Era una más de las típicas indirectas de Charlotte. El comentario estaba destinado a herirme, y efectivamente lo consiguió.

—¡Yo no soy rara!

—¡Claro que lo eres!

—¿Y lo dice la que tiene el gen?

—Yo no lo voy soltando por ahí —repuso Charlotte—. En cambio, tú eres como la tía abuela Maddy la Locuela, que habla de sus visiones hasta con el lechero.

—Eres cruel.

—Y tú, una ingenua.

Discutiendo, atravesamos el vestíbulo, pasamos ante la diminuta cabina de cristal del conserje y salimos al patio de la escuela. Hacía viento y parecía que iba a empezar a llover en cualquier momento.

Me arrepentí de no haber cogido nuestras cosas de las taquillas. Un abrigo no hubiera estado de más con este tiempo.

—Siento haberte comparado con la tía abuela Maddy —se excusó Charlotte un poco cortada—. Supongo que estoy un poco nerviosa.

Aquellas palabras me dejaron perpleja. Charlotte no se excusaba nunca.

—Es comprensible —dije rápidamente.

Quería que se diera cuenta de que apreciaba sus disculpas. Naturalmente, no podía hablar de auténtica comprensión, porque yo, en su lugar, habría estado temblando de miedo y supongo que también nerviosa, como cuando vas al dentista.

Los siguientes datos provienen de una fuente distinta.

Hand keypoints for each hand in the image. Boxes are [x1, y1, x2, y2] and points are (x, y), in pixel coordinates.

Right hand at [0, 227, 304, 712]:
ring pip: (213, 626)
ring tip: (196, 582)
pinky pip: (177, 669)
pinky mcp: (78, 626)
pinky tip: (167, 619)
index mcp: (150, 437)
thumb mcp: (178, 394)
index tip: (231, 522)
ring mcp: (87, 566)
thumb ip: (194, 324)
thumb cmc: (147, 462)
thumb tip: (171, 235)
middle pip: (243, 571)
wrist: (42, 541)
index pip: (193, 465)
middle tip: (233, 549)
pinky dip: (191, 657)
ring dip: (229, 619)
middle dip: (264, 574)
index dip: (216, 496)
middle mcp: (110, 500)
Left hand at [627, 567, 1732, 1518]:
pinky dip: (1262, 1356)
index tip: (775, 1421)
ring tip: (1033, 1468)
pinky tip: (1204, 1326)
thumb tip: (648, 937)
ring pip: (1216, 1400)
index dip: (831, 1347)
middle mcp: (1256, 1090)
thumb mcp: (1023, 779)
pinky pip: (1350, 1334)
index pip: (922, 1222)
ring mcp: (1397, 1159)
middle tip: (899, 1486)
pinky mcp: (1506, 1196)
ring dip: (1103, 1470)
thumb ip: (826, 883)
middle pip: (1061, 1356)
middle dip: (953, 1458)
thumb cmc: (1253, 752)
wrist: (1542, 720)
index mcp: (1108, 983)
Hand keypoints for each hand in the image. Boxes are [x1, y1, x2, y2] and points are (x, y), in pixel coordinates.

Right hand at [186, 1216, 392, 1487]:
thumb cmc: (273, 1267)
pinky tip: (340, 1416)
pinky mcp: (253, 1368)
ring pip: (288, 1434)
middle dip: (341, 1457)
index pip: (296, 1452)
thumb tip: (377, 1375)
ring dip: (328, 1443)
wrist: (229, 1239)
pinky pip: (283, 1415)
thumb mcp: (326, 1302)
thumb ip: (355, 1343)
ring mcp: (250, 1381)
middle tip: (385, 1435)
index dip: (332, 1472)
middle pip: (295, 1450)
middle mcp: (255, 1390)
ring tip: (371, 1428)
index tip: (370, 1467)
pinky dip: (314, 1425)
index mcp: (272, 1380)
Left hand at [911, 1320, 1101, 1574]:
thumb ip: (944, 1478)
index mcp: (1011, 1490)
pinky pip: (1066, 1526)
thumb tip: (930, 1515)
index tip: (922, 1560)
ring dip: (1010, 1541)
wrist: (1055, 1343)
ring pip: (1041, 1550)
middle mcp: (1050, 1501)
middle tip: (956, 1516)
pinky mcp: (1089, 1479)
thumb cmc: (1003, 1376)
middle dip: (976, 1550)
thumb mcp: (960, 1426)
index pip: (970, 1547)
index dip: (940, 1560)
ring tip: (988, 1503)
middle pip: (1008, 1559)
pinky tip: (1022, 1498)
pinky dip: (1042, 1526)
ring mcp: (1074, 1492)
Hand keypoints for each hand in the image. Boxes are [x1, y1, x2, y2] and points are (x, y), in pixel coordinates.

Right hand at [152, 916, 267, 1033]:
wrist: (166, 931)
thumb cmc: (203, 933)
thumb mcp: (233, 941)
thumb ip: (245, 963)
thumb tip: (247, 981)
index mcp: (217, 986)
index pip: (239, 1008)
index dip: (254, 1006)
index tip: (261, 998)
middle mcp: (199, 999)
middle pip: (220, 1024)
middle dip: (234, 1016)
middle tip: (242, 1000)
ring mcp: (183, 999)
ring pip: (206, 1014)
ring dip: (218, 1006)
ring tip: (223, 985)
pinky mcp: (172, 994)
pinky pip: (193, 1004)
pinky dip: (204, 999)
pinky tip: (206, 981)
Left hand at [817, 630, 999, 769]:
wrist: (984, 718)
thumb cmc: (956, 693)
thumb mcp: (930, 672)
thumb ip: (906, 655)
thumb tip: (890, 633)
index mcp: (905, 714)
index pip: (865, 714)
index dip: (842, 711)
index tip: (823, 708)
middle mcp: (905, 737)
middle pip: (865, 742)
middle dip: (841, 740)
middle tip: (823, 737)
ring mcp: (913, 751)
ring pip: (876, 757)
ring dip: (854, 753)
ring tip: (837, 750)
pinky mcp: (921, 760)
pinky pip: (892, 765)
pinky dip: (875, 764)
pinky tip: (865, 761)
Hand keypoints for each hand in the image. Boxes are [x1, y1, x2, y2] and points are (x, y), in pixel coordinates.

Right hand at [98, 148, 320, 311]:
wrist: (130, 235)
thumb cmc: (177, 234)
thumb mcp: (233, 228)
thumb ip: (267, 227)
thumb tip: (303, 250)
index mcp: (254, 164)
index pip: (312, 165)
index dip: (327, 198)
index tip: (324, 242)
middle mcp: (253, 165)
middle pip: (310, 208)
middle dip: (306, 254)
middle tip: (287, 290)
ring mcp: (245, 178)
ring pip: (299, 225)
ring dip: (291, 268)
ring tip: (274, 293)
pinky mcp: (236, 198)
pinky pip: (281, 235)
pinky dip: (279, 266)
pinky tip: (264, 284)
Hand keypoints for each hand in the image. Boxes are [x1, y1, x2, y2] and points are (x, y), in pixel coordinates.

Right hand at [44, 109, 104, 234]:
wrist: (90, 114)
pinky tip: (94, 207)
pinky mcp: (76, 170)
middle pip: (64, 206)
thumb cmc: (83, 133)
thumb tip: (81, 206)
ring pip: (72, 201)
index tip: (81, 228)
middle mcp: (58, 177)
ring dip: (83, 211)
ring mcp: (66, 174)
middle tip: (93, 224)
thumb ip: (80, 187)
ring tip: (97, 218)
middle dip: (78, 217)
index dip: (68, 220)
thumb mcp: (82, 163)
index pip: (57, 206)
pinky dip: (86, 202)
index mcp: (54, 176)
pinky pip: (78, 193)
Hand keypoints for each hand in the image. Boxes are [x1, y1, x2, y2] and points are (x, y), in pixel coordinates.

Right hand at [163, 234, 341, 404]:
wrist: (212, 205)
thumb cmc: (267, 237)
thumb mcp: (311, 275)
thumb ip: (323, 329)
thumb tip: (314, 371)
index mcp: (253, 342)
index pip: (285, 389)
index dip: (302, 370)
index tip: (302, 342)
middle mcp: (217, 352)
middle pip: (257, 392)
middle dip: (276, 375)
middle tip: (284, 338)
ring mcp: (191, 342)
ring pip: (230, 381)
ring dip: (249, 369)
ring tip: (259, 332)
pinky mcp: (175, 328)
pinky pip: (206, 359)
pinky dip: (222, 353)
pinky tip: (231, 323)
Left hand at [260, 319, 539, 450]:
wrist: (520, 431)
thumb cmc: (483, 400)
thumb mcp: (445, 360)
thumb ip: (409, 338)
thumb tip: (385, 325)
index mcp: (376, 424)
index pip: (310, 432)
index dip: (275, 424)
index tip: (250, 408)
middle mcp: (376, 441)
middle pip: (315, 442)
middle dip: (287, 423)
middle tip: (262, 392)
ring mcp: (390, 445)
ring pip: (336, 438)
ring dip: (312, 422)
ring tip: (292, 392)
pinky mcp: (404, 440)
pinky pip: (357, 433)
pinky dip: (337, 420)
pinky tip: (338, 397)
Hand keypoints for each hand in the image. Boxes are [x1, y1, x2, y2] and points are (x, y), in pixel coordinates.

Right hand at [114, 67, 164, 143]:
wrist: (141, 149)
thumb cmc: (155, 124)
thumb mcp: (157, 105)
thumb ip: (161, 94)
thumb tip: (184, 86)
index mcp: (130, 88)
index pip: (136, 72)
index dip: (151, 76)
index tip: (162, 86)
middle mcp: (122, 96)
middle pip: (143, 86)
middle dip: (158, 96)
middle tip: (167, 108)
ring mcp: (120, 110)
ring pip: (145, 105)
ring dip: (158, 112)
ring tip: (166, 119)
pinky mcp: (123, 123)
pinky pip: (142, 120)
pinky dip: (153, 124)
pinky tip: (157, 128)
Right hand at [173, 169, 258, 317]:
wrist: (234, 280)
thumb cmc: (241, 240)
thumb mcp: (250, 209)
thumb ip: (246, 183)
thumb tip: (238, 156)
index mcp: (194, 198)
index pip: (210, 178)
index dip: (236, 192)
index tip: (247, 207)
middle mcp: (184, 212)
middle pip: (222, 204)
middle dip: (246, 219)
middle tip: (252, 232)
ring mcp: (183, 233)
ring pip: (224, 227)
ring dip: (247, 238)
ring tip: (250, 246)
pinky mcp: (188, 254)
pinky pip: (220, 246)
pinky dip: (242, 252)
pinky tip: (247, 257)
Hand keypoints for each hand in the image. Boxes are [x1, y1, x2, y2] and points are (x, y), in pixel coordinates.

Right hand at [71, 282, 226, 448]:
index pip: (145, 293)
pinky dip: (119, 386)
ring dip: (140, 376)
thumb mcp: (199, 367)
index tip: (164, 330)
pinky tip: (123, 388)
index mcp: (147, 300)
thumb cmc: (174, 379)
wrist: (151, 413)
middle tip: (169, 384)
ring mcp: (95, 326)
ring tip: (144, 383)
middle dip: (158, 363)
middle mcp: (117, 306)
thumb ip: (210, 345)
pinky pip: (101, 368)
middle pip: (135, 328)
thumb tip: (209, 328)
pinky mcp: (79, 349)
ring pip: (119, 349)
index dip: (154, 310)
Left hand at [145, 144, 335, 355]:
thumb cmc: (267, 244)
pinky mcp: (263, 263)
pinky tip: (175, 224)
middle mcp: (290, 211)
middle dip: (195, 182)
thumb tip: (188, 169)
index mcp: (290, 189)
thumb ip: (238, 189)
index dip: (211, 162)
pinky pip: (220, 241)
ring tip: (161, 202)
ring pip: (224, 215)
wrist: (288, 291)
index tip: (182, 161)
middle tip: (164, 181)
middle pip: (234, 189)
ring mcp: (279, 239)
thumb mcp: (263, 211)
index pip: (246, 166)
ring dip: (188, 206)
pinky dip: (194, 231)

—Además, me gusta la tía Maddy —añadí.

Lo cual era cierto. Tal vez la tía abuela Maddy fuera un poco charlatana y tendiera a repetir las cosas infinidad de veces, pero era preferible al cargante secretismo de los otros. Además, la tía Maddy siempre era muy generosa repartiendo caramelos de limón entre nosotros.

Naturalmente, a Charlotte le traían sin cuidado los caramelos.

Cruzamos la calle y seguimos caminando a buen paso por la acera.

—No me mires de reojo —me advirtió Charlotte—. Cuando desaparezca, ya te darás cuenta. Entonces podrás dibujar tu tonto círculo de tiza y correr a casa. Pero por hoy no pasará nada.

—Eso no puedes saberlo. ¿No te intriga saber dónde aterrizarás? Quiero decir, cuándo aterrizarás.

—Claro —repuso Charlotte.

—Espero que no sea en medio del gran incendio de 1664.

—El gran incendio de Londres ocurrió en 1666 —me corrigió Charlotte—. No cuesta tanto de recordar. Además, en esa época, en esta parte de la ciudad no se había construido gran cosa; ergo, tampoco se quemó nada.

¿He dicho ya que Charlotte también era conocida como «la aguafiestas» y «la sabelotodo»?